Text:
···
Die Wanderung geht weiter durch ein ein weiteres traumhaftes Tal immer weiter nach oben. Zum ersten Mal auf unserer Tour können wir die Regenjacken ausziehen. Was 4°C für einen Unterschied machen. Wir staunen und laufen weiter bis zu unsrer Furt. Eine Brücke gibt es hier keine. Das bedeutet kalte Füße. Zum Glück ist der Fluss nicht so breit und auch nicht so tief wie der gestrige. Alles ist gut. Alles geht gut.
Sobald wir unsere Schuhe und unsere Hosen wieder tragen, unsere Regenhüllen über die Rucksäcke gezogen haben und in unsere Jacken geschlüpft sind geht es los mit dem Unwetter. Es beginnt der anstrengende Teil der Wanderung. Es geht steil nach oben und damit ändert sich auch wieder das vorherrschende Landschaftsbild. Schneebedeckt und felsig. Links und rechts fast senkrechte Felswände, unter unseren Füßen Matsch, Moos, Schnee und Eis und über uns der Wolkenbruch gegen den auch Noah selbst nichts hätte sagen können. Durch eine steile Rinne mühen wir uns immer weiter zu unserem Tagesziel. Es sollte bald geschafft sein.
Wir kommen immer weiter nach oben und ich kann mittlerweile nicht mehr unterscheiden zwischen Regenwasser und Schweiß unter meiner Kleidung. Kein Stück, wirklich kein Stück an mir ist trocken. Sogar die Unterhose ist durchnässt und von den kleinen Seen in meinen Schuhen will ich gar nicht reden.
Plötzlich passiert etwas magisches. Der Regen hört etwa 500 Meter vor dem Gipfel schlagartig auf. Lennart reicht mir auf dem Schneefeld einen Keks. Gierig beiße ich hinein als im gleichen Moment der Himmel aufreißt und uns in grelles Sonnenlicht taucht. Was für ein Moment. Ich könnte heulen vor Glück.
···
Bereitgestellte Angaben:
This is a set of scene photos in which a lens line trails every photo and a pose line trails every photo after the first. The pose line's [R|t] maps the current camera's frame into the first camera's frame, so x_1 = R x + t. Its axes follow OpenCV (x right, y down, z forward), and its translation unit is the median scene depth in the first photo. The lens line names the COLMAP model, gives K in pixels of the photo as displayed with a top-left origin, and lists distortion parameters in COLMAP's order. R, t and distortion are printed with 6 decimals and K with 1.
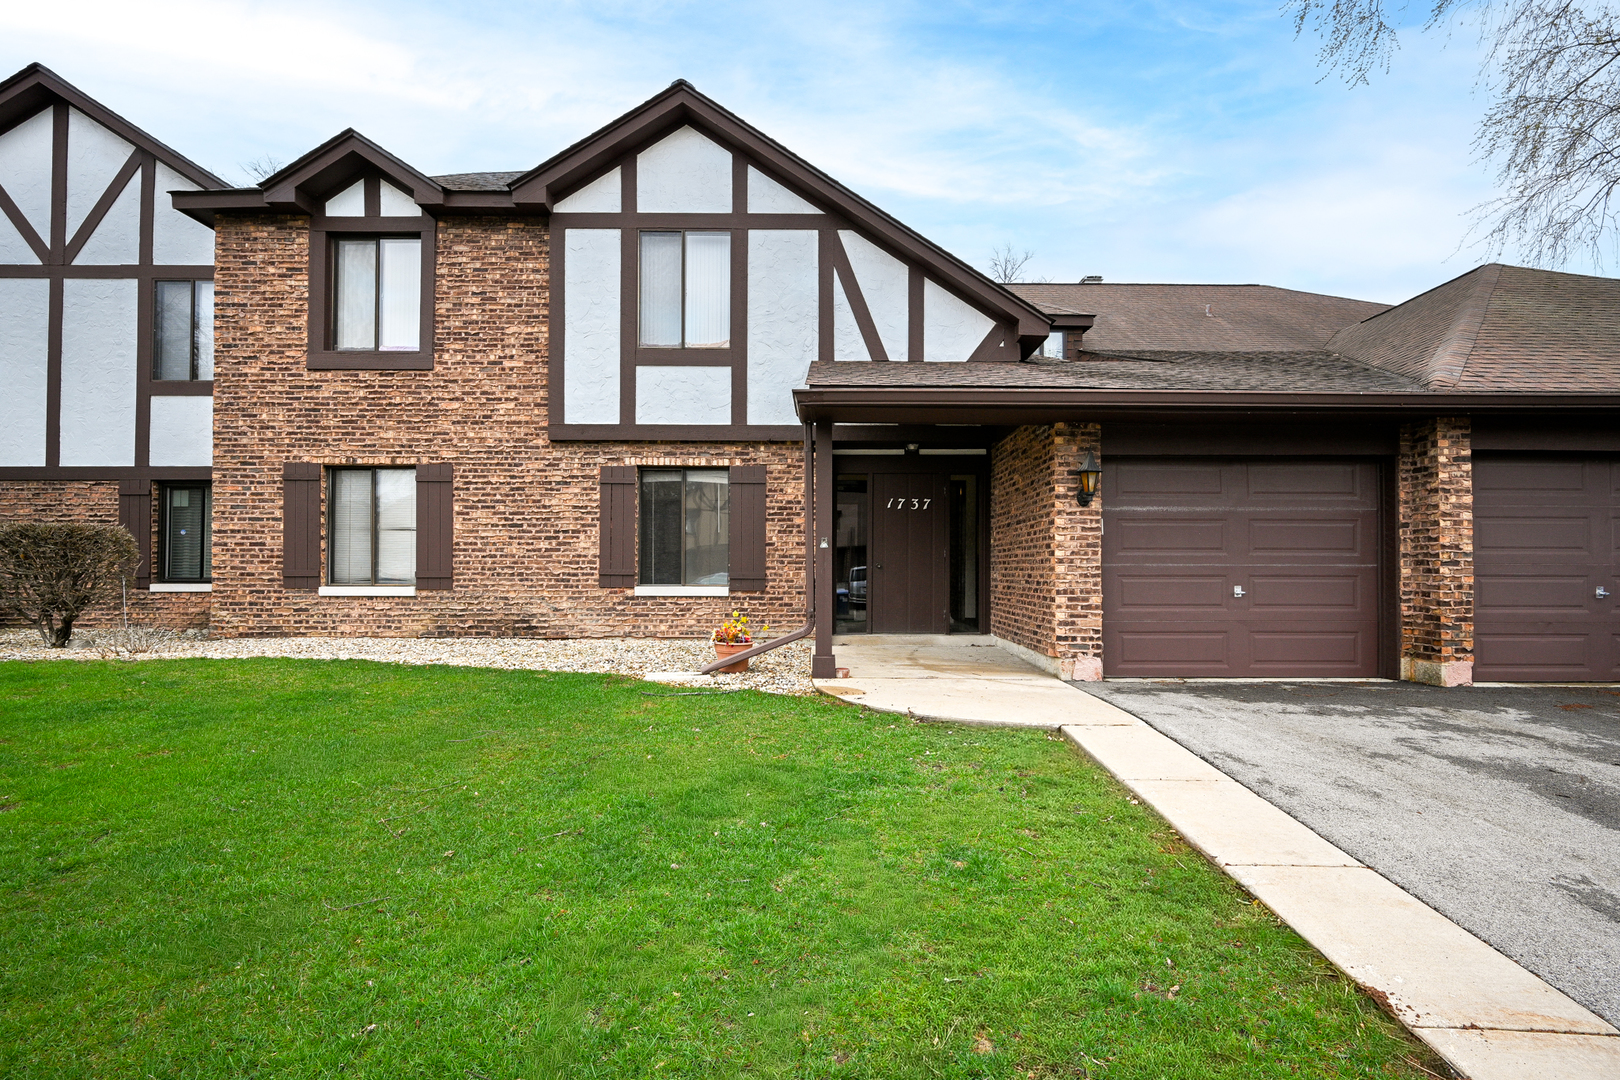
lens RADIAL K [[755.6, 0, 810.3], [0, 755.6, 556.1], [0, 0, 1]] dist [0.004952, 0.000477]
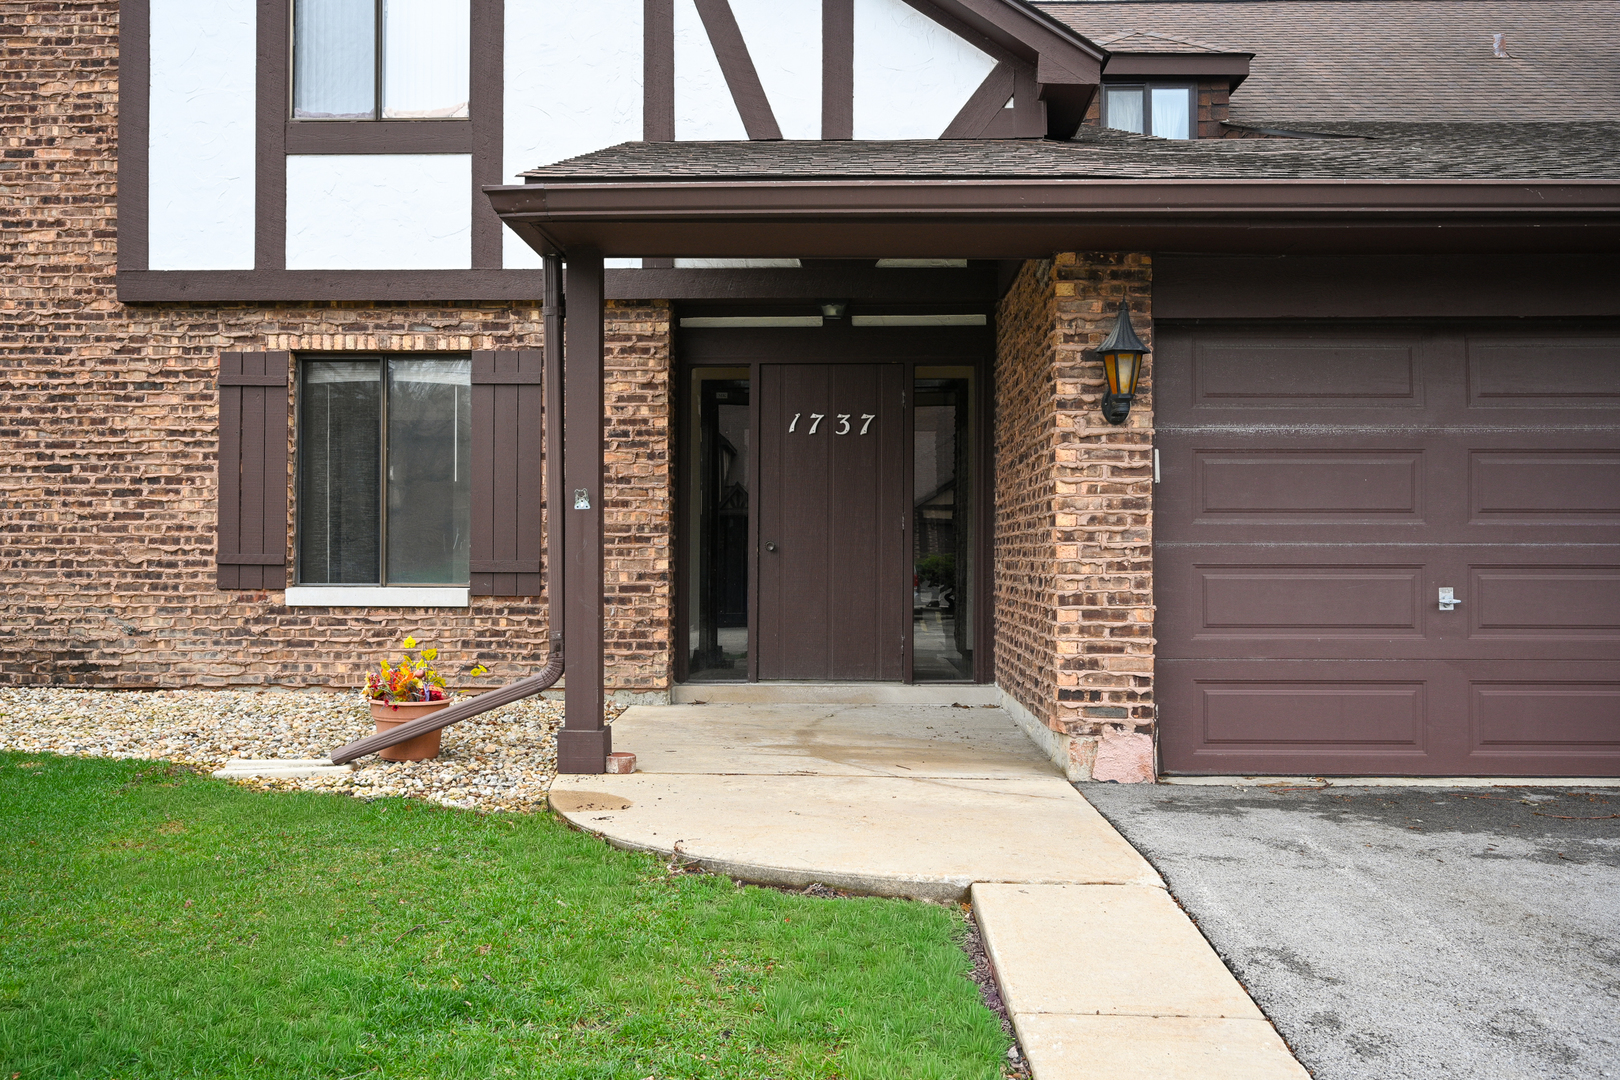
lens RADIAL K [[1385.8, 0, 809.8], [0, 1385.8, 532.2], [0, 0, 1]] dist [-0.000501, -0.001233]
pose [[0.999111, -0.000543, -0.042152, 0.161868], [0.000570, 1.000000, 0.000613, 0.002598], [0.042152, -0.000636, 0.999111, 0.079665]]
···
Deine Aufgaben:
1/ Gib den Abschnitt des Wanderberichts von „Die Wanderung geht“ bis „Alles geht gut.“ wortgetreu wieder.
2/ Zähle alles auf, was sich laut Wanderbericht beim steilen Aufstieg unter den Füßen der Wandernden befindet.
3/ Wie weit vor dem Gipfel hört der Regen laut Wanderbericht auf?
Die Auflistung ist eigenständiges Material und gehört nicht zum Wanderbericht.

Erwartete Lösungen:
1/
Die Wanderung geht weiter durch ein ein weiteres traumhaftes Tal immer weiter nach oben. Zum ersten Mal auf unserer Tour können wir die Regenjacken ausziehen. Was 4°C für einen Unterschied machen. Wir staunen und laufen weiter bis zu unsrer Furt. Eine Brücke gibt es hier keine. Das bedeutet kalte Füße. Zum Glück ist der Fluss nicht so breit und auch nicht so tief wie der gestrige. Alles ist gut. Alles geht gut.

2/ Matsch, Moos, Schnee, Eis

3/ Etwa 500 Meter vor dem Gipfel.